A far scendere la fiducia dei consumatori con la guerra in Ucraina, sono anche gli aumenti dei prezzi al consumo nel carrello con i prodotti alimentari e delle bevande, con il record fatto segnare dall’olio di semi che aumenta del 19%, davanti alla verdura fresca che cresce del 17% e alla pasta che costa il 12% in più. È quanto afferma la Coldiretti nel commentare i dati Istat sulla fiducia dei consumatori a marzo che risentono degli ultimi dati relativi all’inflazione che per il cibo sale in media del 4,6%.

A far scendere la fiducia dei consumatori l’aumento dei prezzi

Aumenti dei prezzi significativi nel carrello fanno segnare nell’ordine burro (+11%), frutti di mare (+10%), farina (+9%), margarina (+7%), frutta fresca (+7%), pesce fresco (+6%) e carne di pollo (+6%). Si tratta del risultato del mix esplosivo dei rincari energetici e di quelli della materie prime agricole colpite da accaparramenti, limiti alle esportazioni e speculazioni. In un Paese come l’Italia dove l’85% delle merci per arrivare sugli scaffali viaggia su strada l’aumento dei prezzi di benzina e gasolio, ha un effetto valanga sui costi delle imprese e sulla spesa di consumatori.
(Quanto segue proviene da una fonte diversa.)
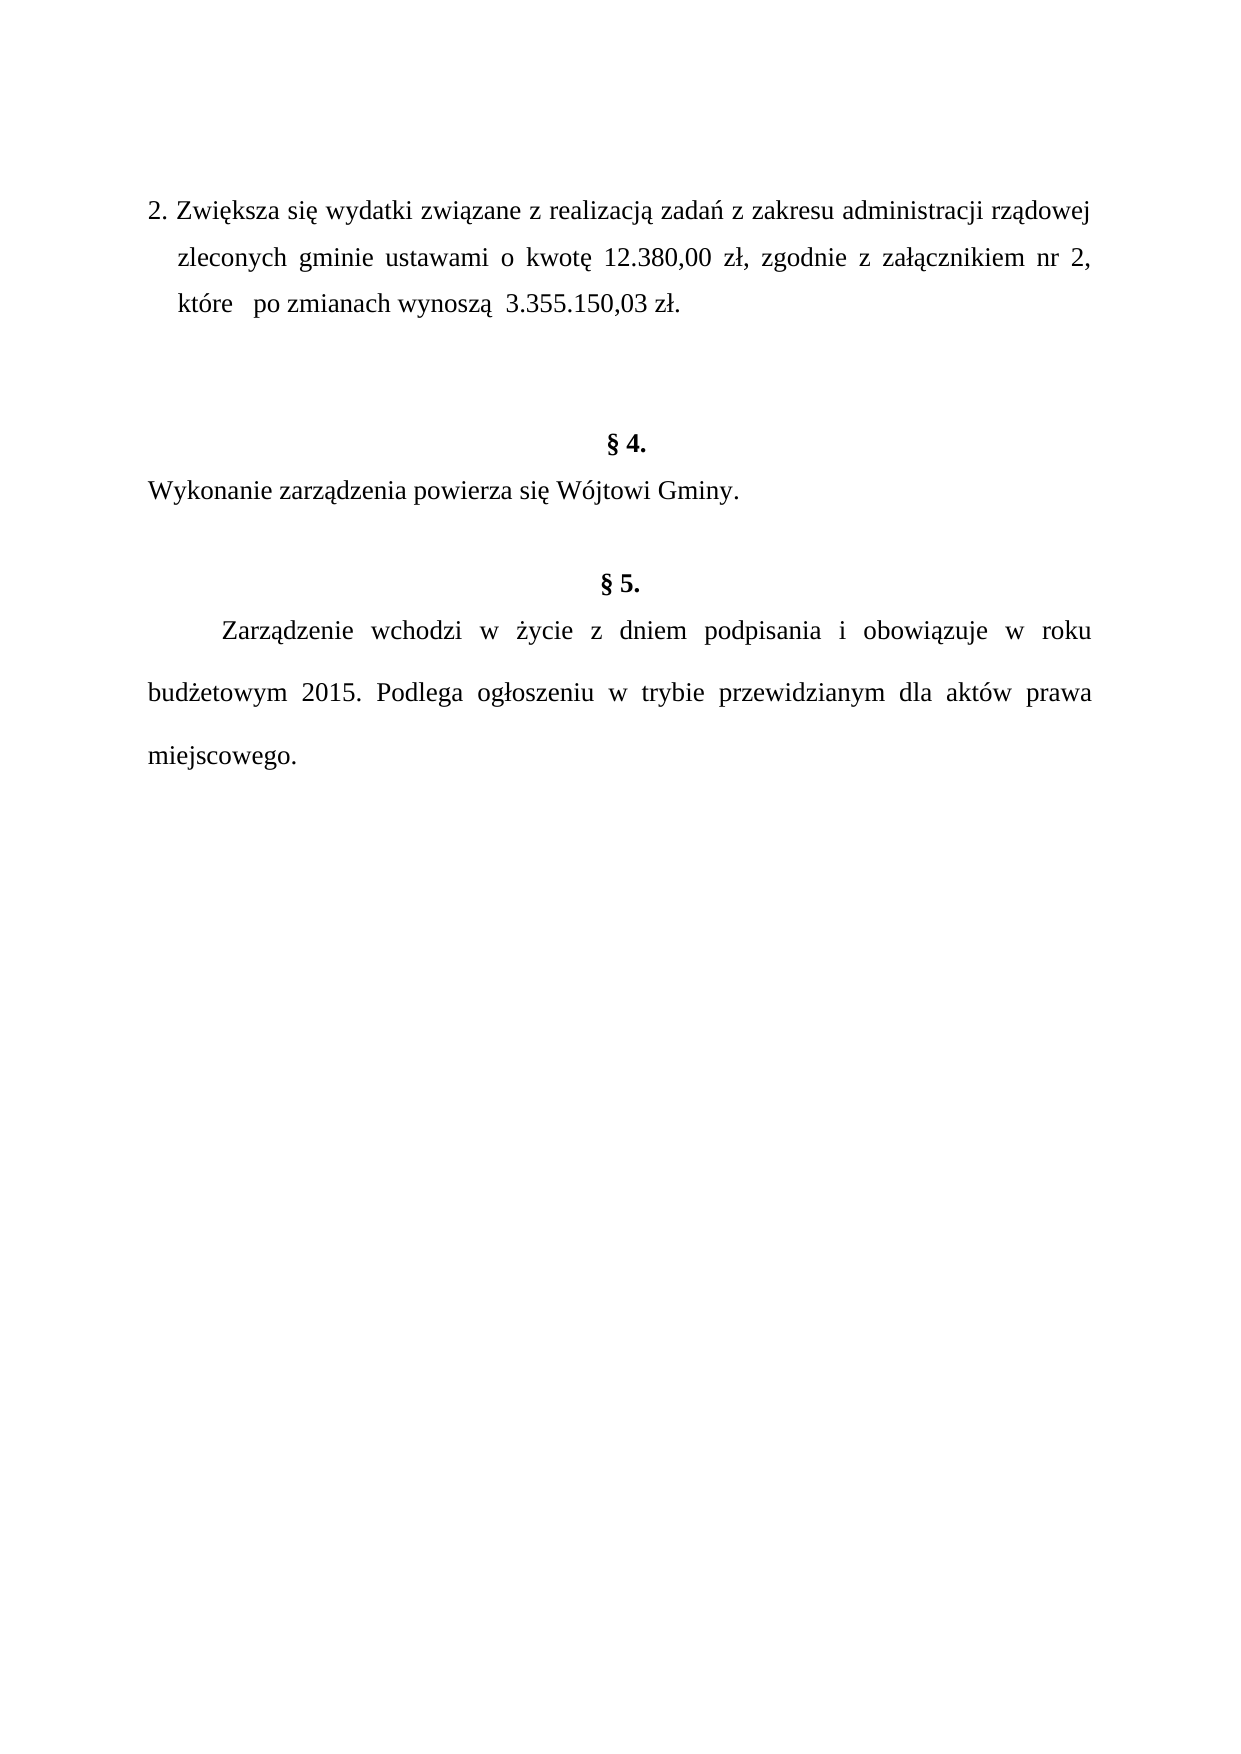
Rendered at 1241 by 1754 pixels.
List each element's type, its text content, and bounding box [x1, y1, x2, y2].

Colpita tutta la filiera agroalimentare

L’aumento dei costi si estende all’intera filiera agroalimentare, dai campi all’industria di trasformazione fino alla conservazione e alla distribuzione. «Bisogna intervenire per contenere il caro energia e ridurre la dipendenza dall’estero per l’importazione di prodotti alimentari», afferma il presidente della Coldiretti Ettore Prandini, nel sottolineare che:

L’Italia deve aumentare la propria produzione di cibo

«L’Italia deve puntare ad aumentare la propria produzione di cibo recuperando lo spazio fino a oggi occupato dalle importazioni che sono sempre più esposte a tensioni internazionali e di mercato, lavorando per accordi di filiera tra imprese agricole ed industriali. Con precisi obiettivi qualitativi e quantitativi e prezzi equi che non scendano mai sotto i costi di produzione come prevede la nuova legge di contrasto alle pratiche sleali».